We see that in addition to the act of consuming food, it is easy for us to be consumed by something else, a feeling, an idea, an experience. When we say 'consumed by' we mean it literally. We are absorbed into that experience and become a part of its nature.
Here to what we learned in part 1 applies. When we are part of an experience we are either being absorbed, consumed, and changed by it, or we are consuming and changing it. It's eat or be eaten.
Sometimes when the experience is positive and good for us, we want to be 'eaten.' It refines and purifies us, as Rebbe Nachman teaches. These kind of experiences, visiting the Holy Land, visiting a Tzaddik, learning Torah, strengthening our Emunah, (our pure faith) we want them to consume us, we want to be remade into the material of the Tzaddik, the Land of Israel, the Torah, or Emunah.
Other times, we don't want experiences that might be negative or harmful to consume us. We don't want to become part of that bad experience. Again we can find analogs in the physical world: Unfortunately people subjected to abuse often become abusive themselves. These people have been devoured by the experience, their nature has become part of the nature of abuse. (This applies even to minor verbal abuse)
Basically, every encounter we have with anything outside ourselves has the ability to influence and change us. This is the basic tenet of the psychology called behaviorism. However, it is ALWAYS within our control to choose to influence that experience, rather than be influenced by it. Note the emphasis on the word 'choose.' We can always choose what we want, but our success is not assured. Life is effort, life is work, and sometimes (though it seems unfortunate) we have more to learn and gain from the loss than we do from the victory.

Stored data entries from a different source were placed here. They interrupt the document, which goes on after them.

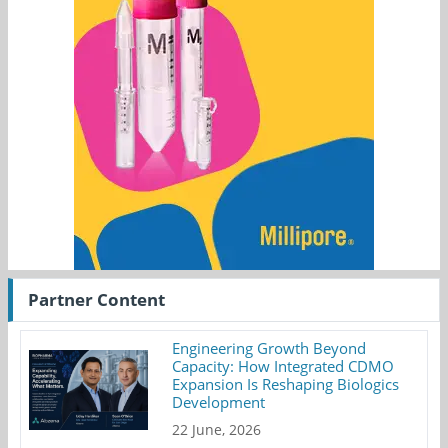
Partner Content
Engineering Growth Beyond
Capacity: How Integrated CDMO
Expansion Is Reshaping Biologics
Development
22 June, 2026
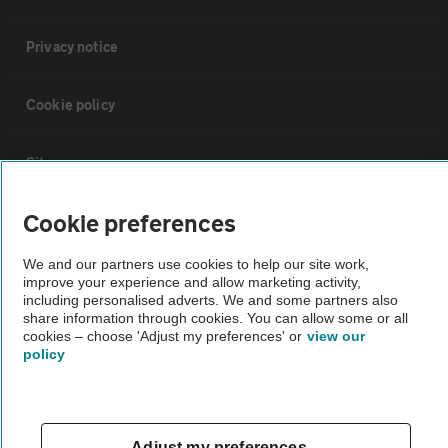
Privacy notice
Cookie policy
Sitemap
Cookie preferences
Vehicle Inspections
We and our partners use cookies to help our site work,
improve your experience and allow marketing activity,
The AA recommends an AA Cars Vehicle Inspection before purchase.
including personalised adverts. We and some partners also
Not all cars are mechanically checked by the AA.
share information through cookies. You can allow some or all
cookies – choose 'Adjust my preferences' or
view our
policy
Vehicle Inspection
theAA.com
Adjust my preferences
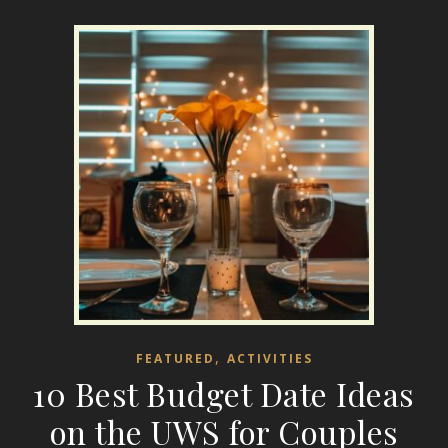
,
FEATURED
ACTIVITIES
10 Best Budget Date Ideas
on the UWS for Couples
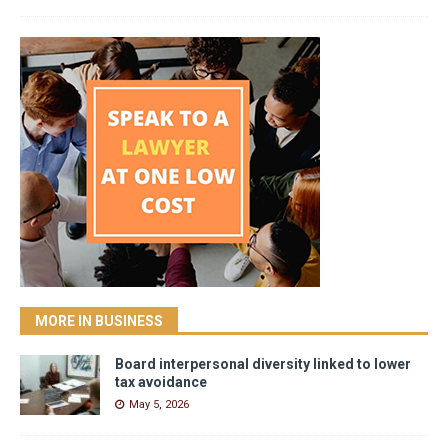
MORE IN BUSINESS
Board interpersonal diversity linked to lower
tax avoidance
May 5, 2026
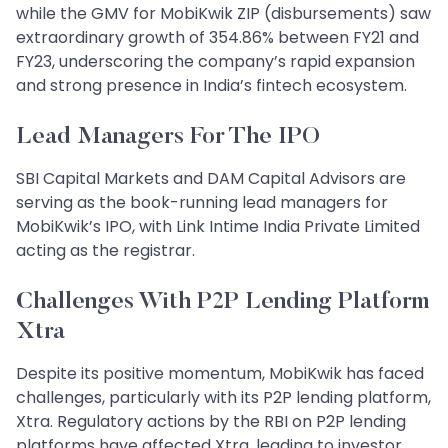
while the GMV for MobiKwik ZIP (disbursements) saw
extraordinary growth of 354.86% between FY21 and
FY23, underscoring the company’s rapid expansion
and strong presence in India’s fintech ecosystem.
Lead Managers For The IPO
SBI Capital Markets and DAM Capital Advisors are
serving as the book-running lead managers for
MobiKwik’s IPO, with Link Intime India Private Limited
acting as the registrar.
Challenges With P2P Lending Platform
Xtra
Despite its positive momentum, MobiKwik has faced
challenges, particularly with its P2P lending platform,
Xtra. Regulatory actions by the RBI on P2P lending
platforms have affected Xtra, leading to investor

What is important to be aware of is that every loss (just like every win) is an opportunity to once again be affected and consumed, or to affect and consume.
This is at the root of Teshuvah. Teshuvah is the act of turning the experience from one that consumed us into one that we consume and change into a different, higher, and more refined nature.
This is also why I've stated in the past that Teshuvah applies to mitzwoth as well as aveiroth (sins) because we can choose in the here and now to allow that past experience of a mitzwah to consume us and affect us more fully. (Just as we can do the opposite with a negative past experience.)
The one caveat here is to understand that just as in Kashrut, there are some things that no matter how we may try, they will always consume us, because they aren't palatable. And for this reason, they are always forebidden; So too, sins (aveiroth) are actions/experiences that HaShem informs us from the start: they will certainly consume you and bring you down.
Neutral experiences can be brought to great holiness, in fact, that is a major part of our job here in this world. But non-neutral negative experiences (read: sins) cannot be brought to holiness through their performance. Only after the fact, if we slipped, then Teshuvah allows us, through super-human effort, to fix, consume, and change even these negative acts.
We need to strengthen these muscles. We need to recognize that every experience is an opportunity to come closer to HaShem, to experience HaShem more fully. Whether it is through deepening the experience by letting it overwhelm us, or it is by taking control of and modifying that experience.
All of these insights you can internalize through focusing on eating and what it does to you, and what you do to the food.
(maybe I should have called it, if you can't join em, eat em.)